Directions
Answer with the exact lines of the following material from the one containing "bible: present [295,306,402,372]" through the one containing "mug: present [344,270,367,302]", both end lines included.

Given information
==================================================

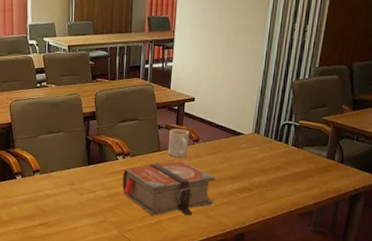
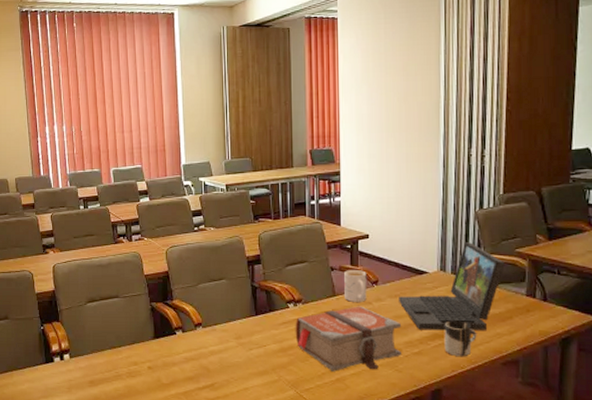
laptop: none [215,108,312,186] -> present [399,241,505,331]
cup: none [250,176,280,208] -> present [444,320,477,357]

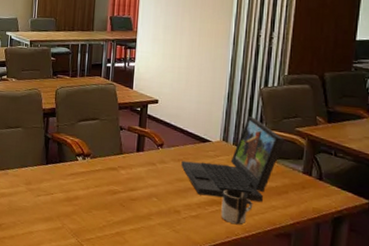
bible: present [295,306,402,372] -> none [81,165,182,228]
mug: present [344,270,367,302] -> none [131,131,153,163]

==================================================

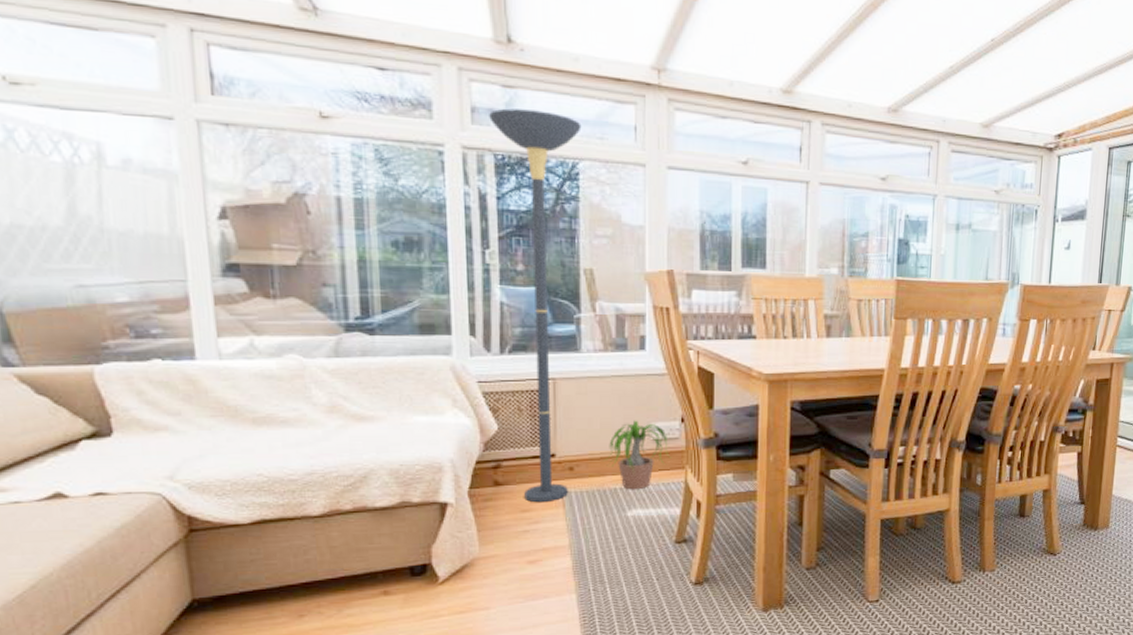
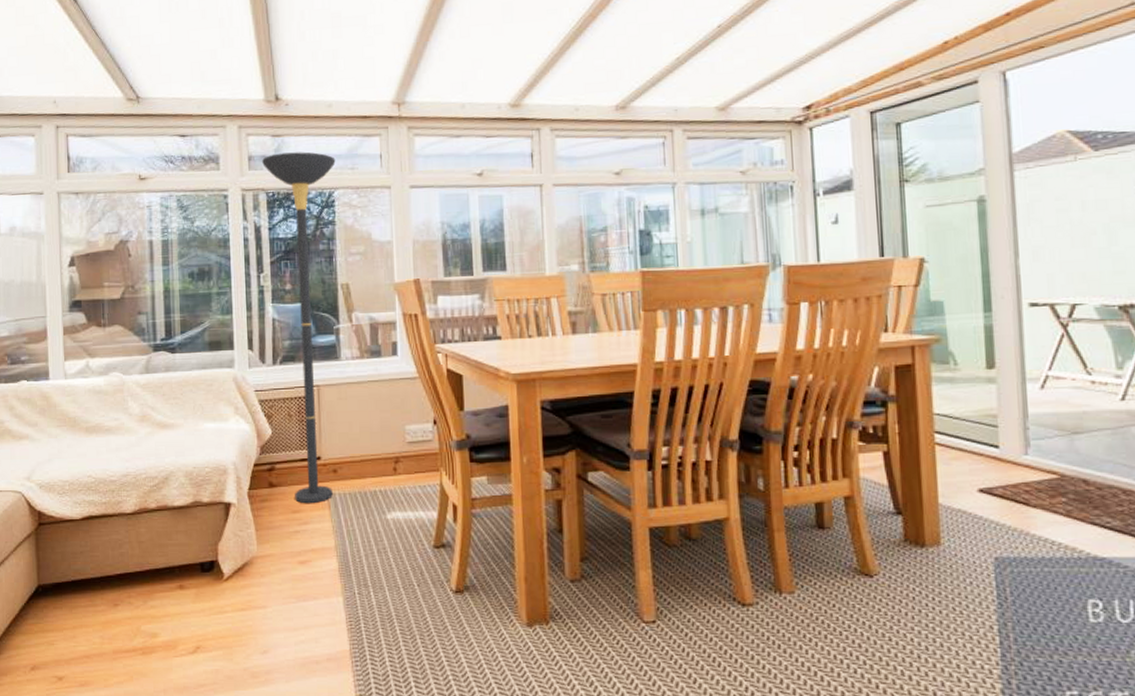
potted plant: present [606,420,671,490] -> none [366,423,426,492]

==================================================

Exercise solution
bible: present [295,306,402,372] -> none [81,165,182,228]
mug: present [344,270,367,302] -> none [131,131,153,163]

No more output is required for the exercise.